Instructions for the task: Please copy out the rows below, swapping "y-axis" for "vertical axis" and leaving everything else unchanged. Omit the pictures from your copy.

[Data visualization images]
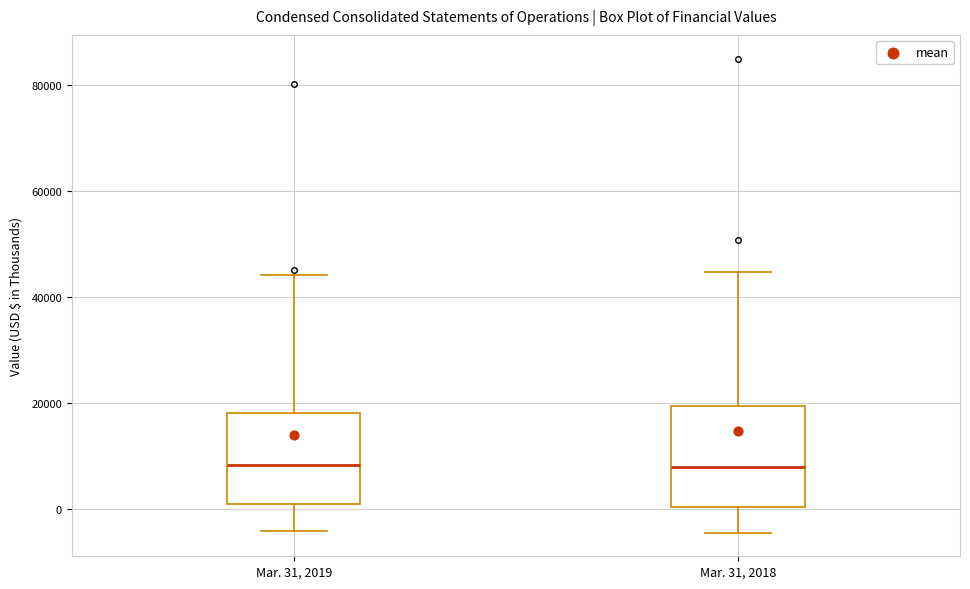

Where does the median line of the box for Mar. 31, 2018 sit on the y-axis? The values are not printed on the chart, so give them approximately, as read against the axis.

8000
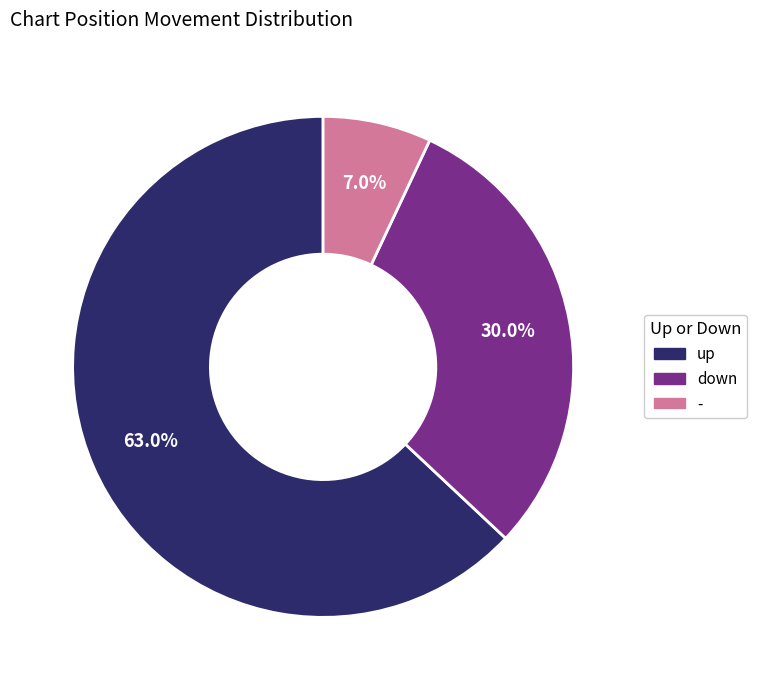

Combined, what portion of the pie is - and up?

70.0%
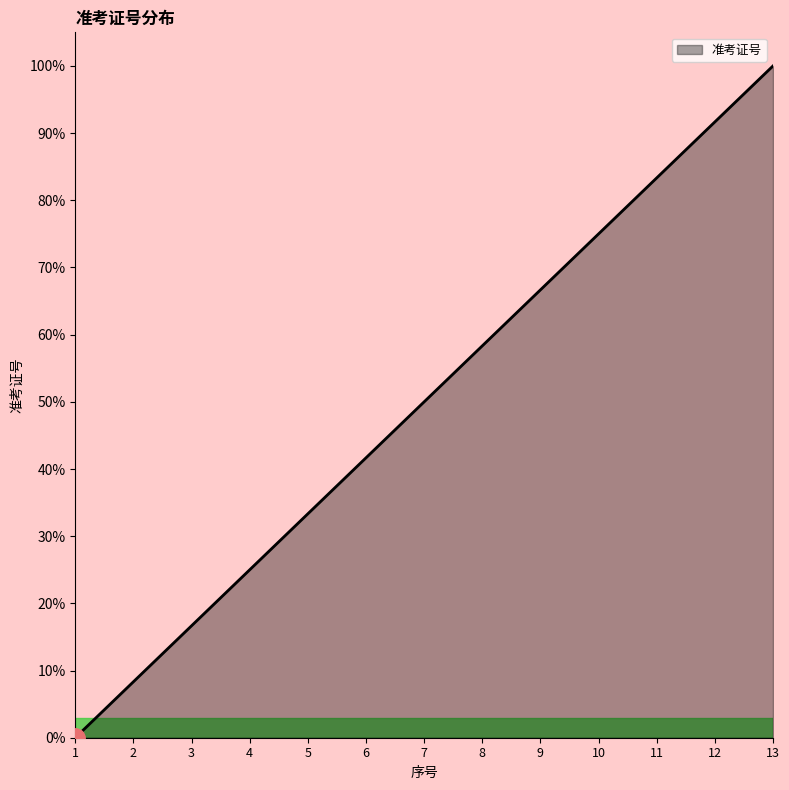

What is the sum of all values?

650.0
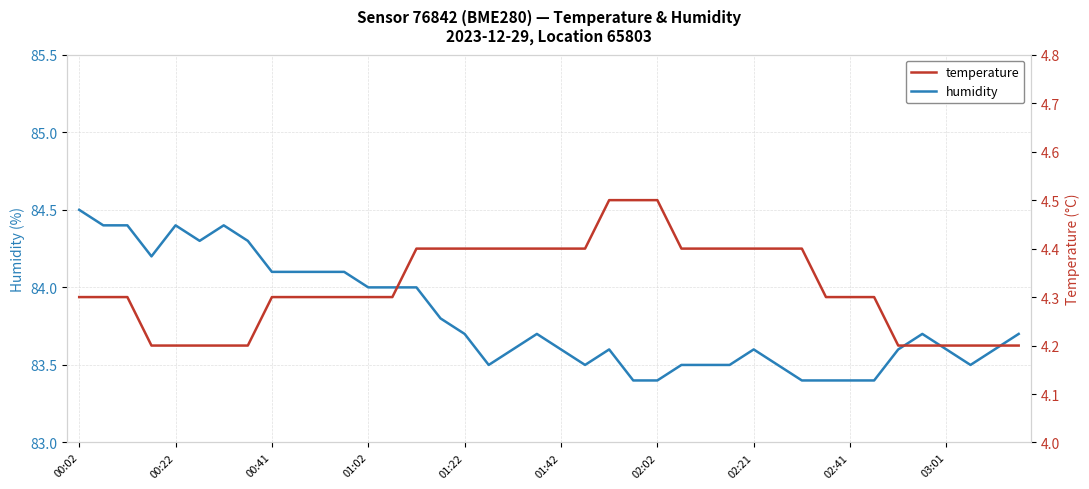

Rank the series at 27 from highest to lowest value.

humidity, temperature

Your response:
Where does the median line of the box for Mar. 31, 2018 sit on the vertical axis? The values are not printed on the chart, so give them approximately, as read against the axis.

8000

Combined, what portion of the pie is - and up?

70.0%

What is the sum of all values?

650.0

Rank the series at 27 from highest to lowest value.

humidity, temperature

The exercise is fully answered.